Not all the artists shown here followed Gleizes's principles but all would agree that the encounter with him - both as a painter and as a man - was among the most important formative influences of their lives.

The Irish painters EVIE HONE (1895-1955) and MAINIE JELLETT (1897-1944) were his first pupils, insisting in 1922 that he take them on against his will (Gleizes had a lifelong horror of the classroom). Their work shown here illustrates two of the earliest stages of the method in its development. Hone was later to be well known as a stained glass artist. Jellett is the subject of an important study - Mainie Jellett and the Modern Movement in Ireland by the political essayist and art historian, Bruce Arnold.

ROBERT POUYAUD (1901-1970) joined them in 1924. He and his wife Cécile were the first to move into Moly Sabata which Gleizes had bought with them chiefly in mind. More methodical than Gleizes himself he developed a philosophy of painting that was a synthesis of Gleizes's thinking with that of the esoteric philosopher, René Guénon.

WALTER FIRPO, as much a poet as a painter, introduced me to the Gleizes school and is the single most important influence on my own life as a painter, writer on art history and poet. He met Gleizes and exhibited with him in the late 1920s but was especially close to him after the war. An irrepressibly ebullient free spirit his passionate and eloquent advocacy of Gleizes's principles did not extend to applying them very rigorously in his own work.

JEAN CHEVALIER (1913-2002) was very closely associated with Gleizes in the period during and after the 1939-45 war and there are indications that Gleizes saw him as a possible spiritual heir. While always insisting on a continuity with what he had learned from Gleizes, however, he later dismantled the formal structure and (to quote the website www.amisdejeanchevalier.online.fr) 'undertook his personal research which brought him closer to the freedom of expression of the American painters.'

HENRI GIRIAT worked as a labourer on Gleizes's farm near St Rémy de Provence during the German occupation. He would not see himself as a painter but, as a writer and poet, he worked closely with the whole group of Gleizes's associates. He played an important role in preparing the catalogue raisonnée of Gleizes's work (Fondation Albert Gleizes/SOMOGY 1998) and various exhibitions organised by the Fondation Albert Gleizes.

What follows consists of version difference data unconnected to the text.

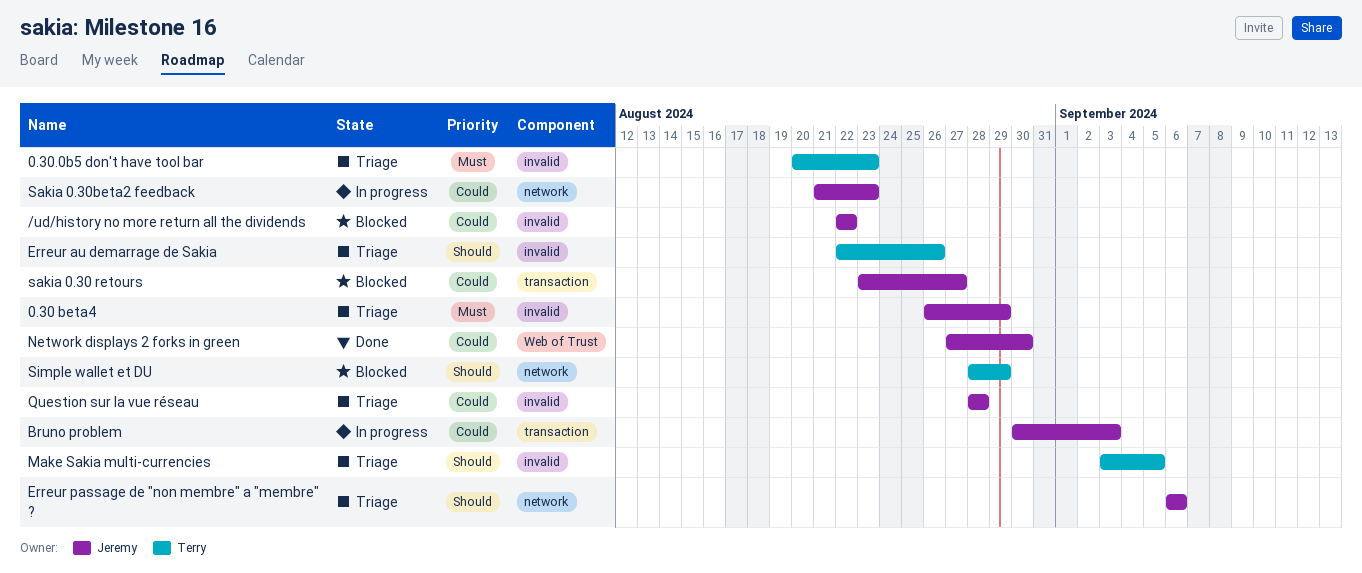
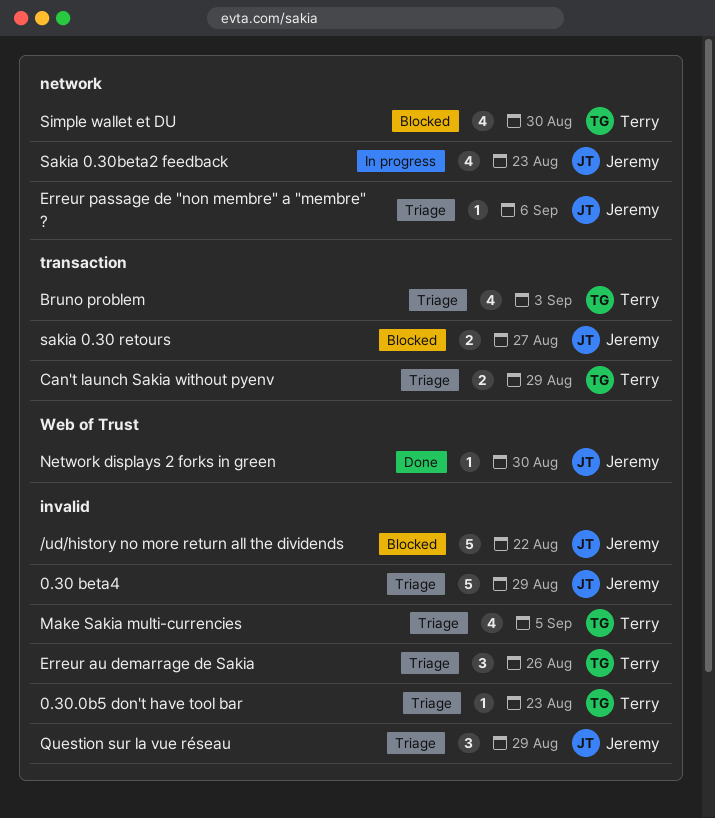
Bruno problem, status: In progress -> Triage
Bruno problem, owner: Jeremy -> Terry
Can't launch Sakia without pyenv: none -> present
Question sur la vue réseau, due: Aug 28 -> Aug 29
Simple wallet et DU, due: Aug 29 -> Aug 30

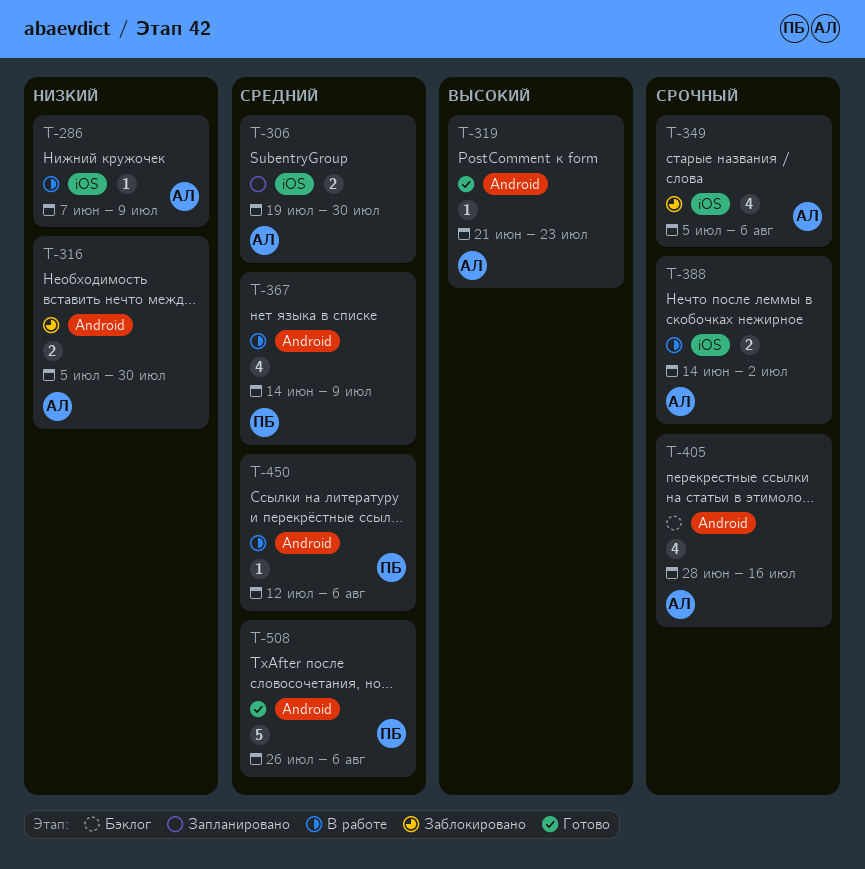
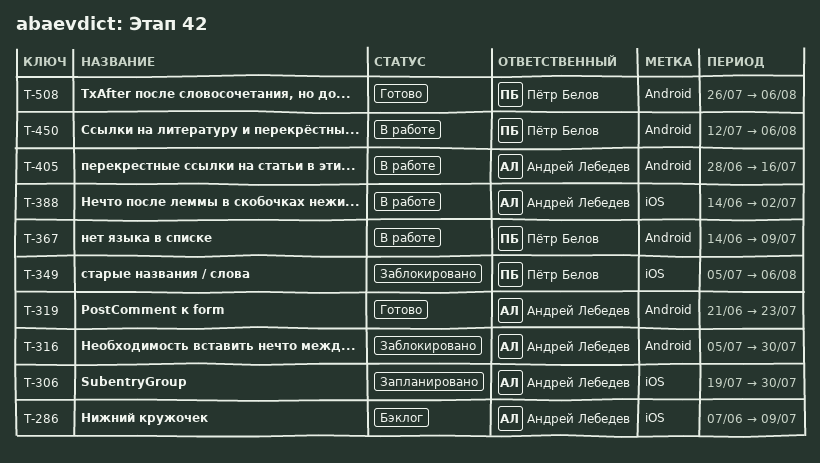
T-286, status: В работе -> Бэклог
T-349, owner: Андрей Лебедев -> Пётр Белов
T-405, status: Бэклог -> В работе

DANIEL GLORIA (1908-1989). Gloria was one of a group of painters based in Lyon who took up with Gleizes after the war, remaining attached to Gleizes's principles throughout his life. He developed an interest in mosaic, and examples of his work can be seen in several churches in the Lyon area.

ANDRE DUBOIS (1931-2004) lived for a time in Moly Sabata, working with the weaver Lucie Deveyle (1908-1956). He was a major collector of the work of Gleizes and his school together with related painters such as Jacques Villon and Alfred Reth. He combined this with an apparently incongruous interest in art brut. He left his collection to the Musée des Beaux-Arts in Lyon where it was the subject of an exhibition - Histoire d'un oeil - la collection André Dubois, 2006. Apart from some very early work from the Moly Sabata days his own work did not in general reflect Gleizes's principles.

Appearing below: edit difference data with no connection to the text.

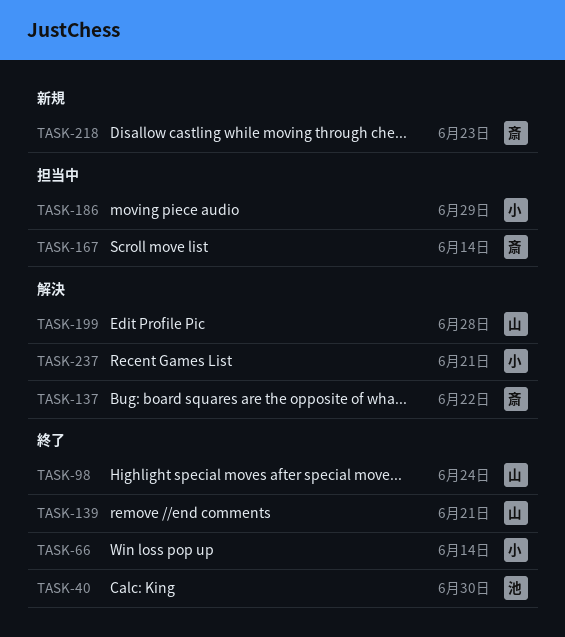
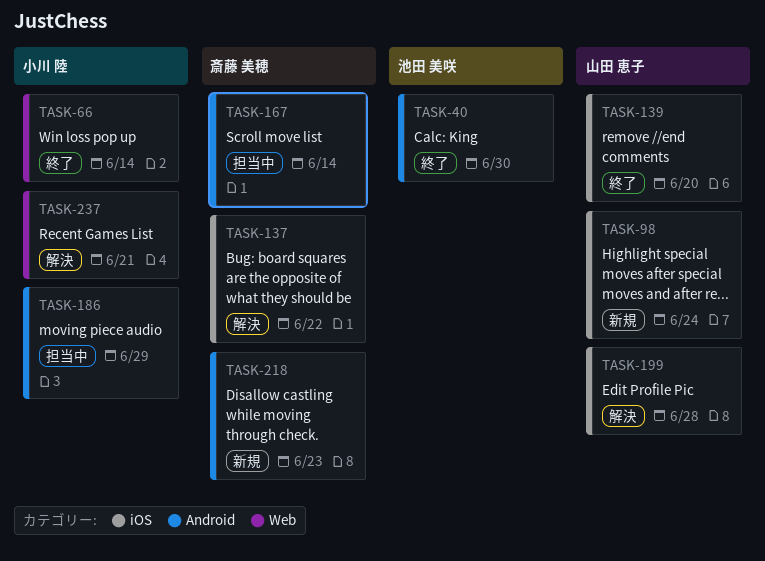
TASK-98, status: 終了 -> 新規
TASK-139, due: Jun 21 -> Jun 20

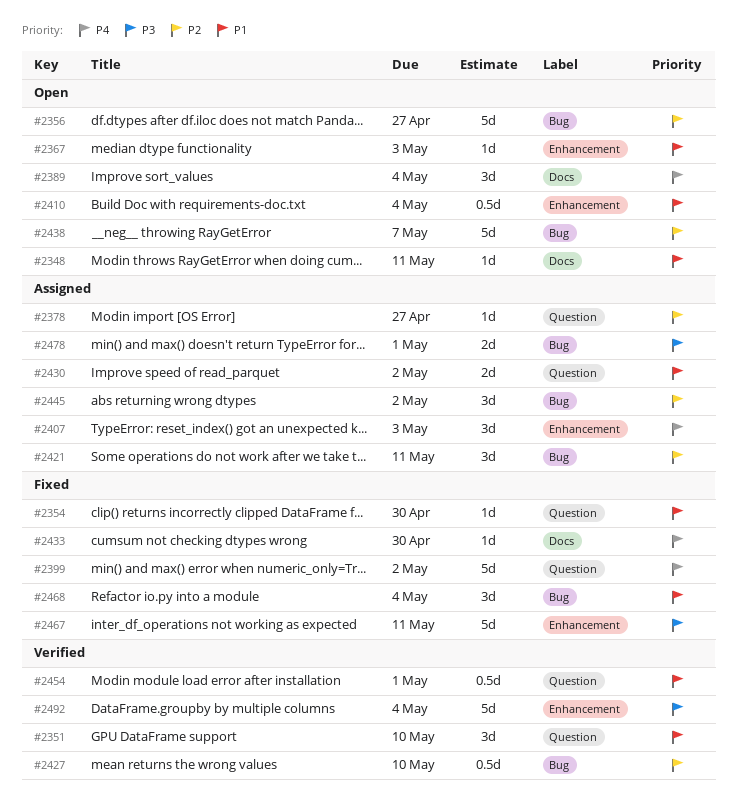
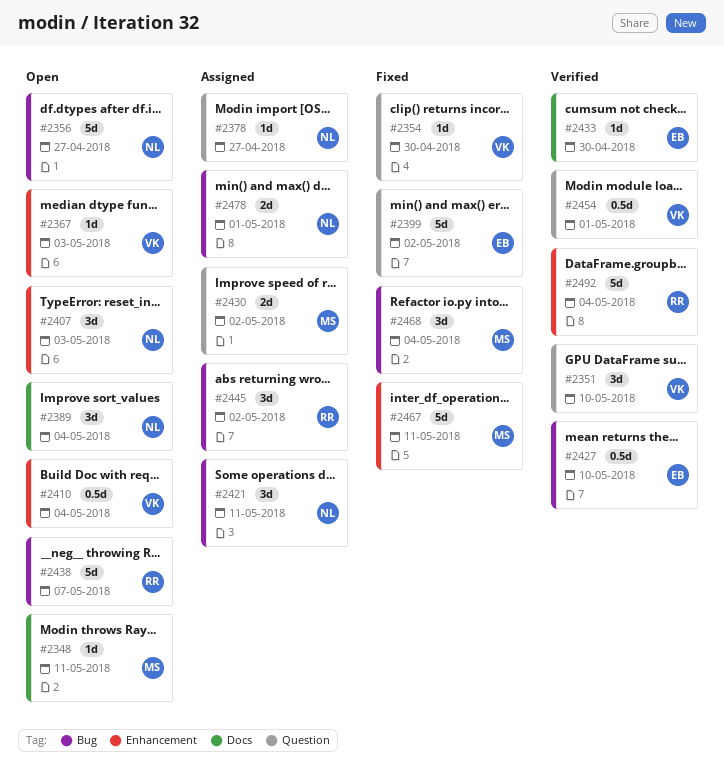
#2407, status: Assigned -> Open
#2433, status: Fixed -> Verified

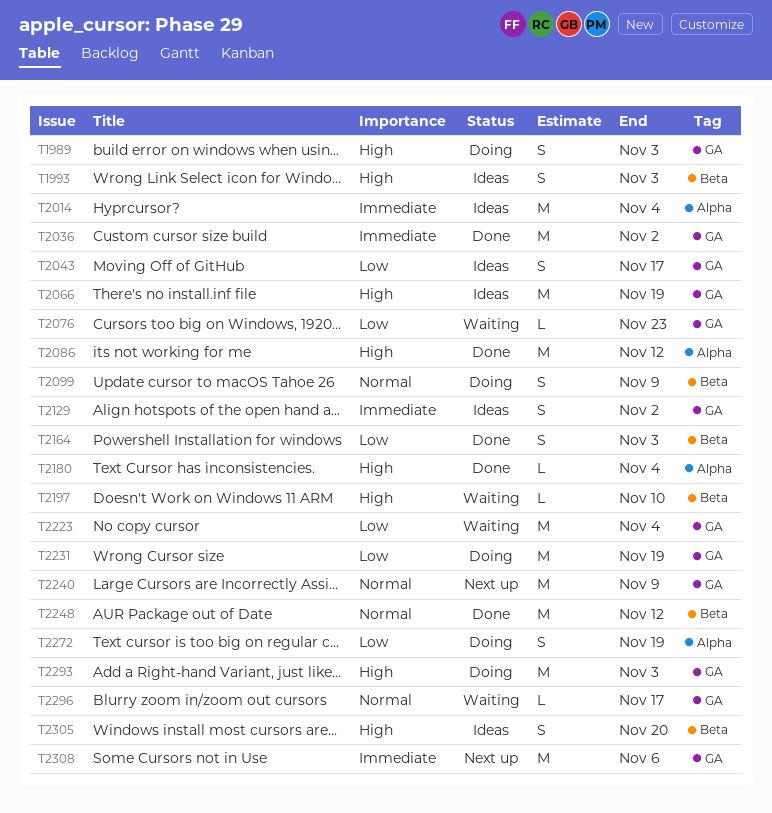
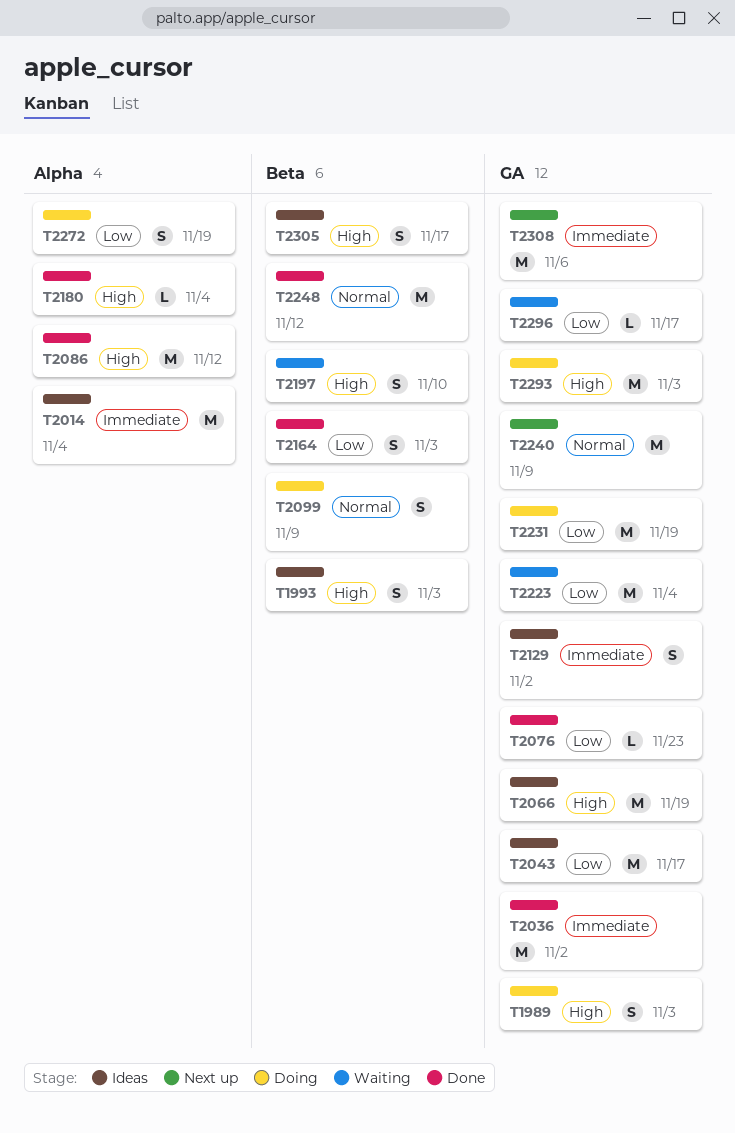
T2043, estimate: S -> M
T2076, status: Waiting -> Done
T2197, estimate: L -> S
T2296, priority: Normal -> Low
T2305, due: Nov 20 -> Nov 17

GENEVIEVE DALBAN (1926-2002) was my own teacher and perhaps the most faithful of Gleizes's disciples, though she only met him very briefly. As a young girl who had already studied ceramics in the Ecole des Beaux-Arts in Dijon, she met and was deeply influenced by Anne Dangar. Like Dangar she learned the wood fired 'glazed earth' technique in a local pottery without artistic pretentions in the Rhone Valley. After Anne Dangar's death in 1951 she lived in Moly Sabata with the weaver Lucie Deveyle. Eventually, with her husband Charles, she turned her own home in Ampuis, near Vienne, into a centre for teaching Gleizes's principles and showing work from the school. Aguilberte Dalban, who has now taken responsibility for the house, is her daughter.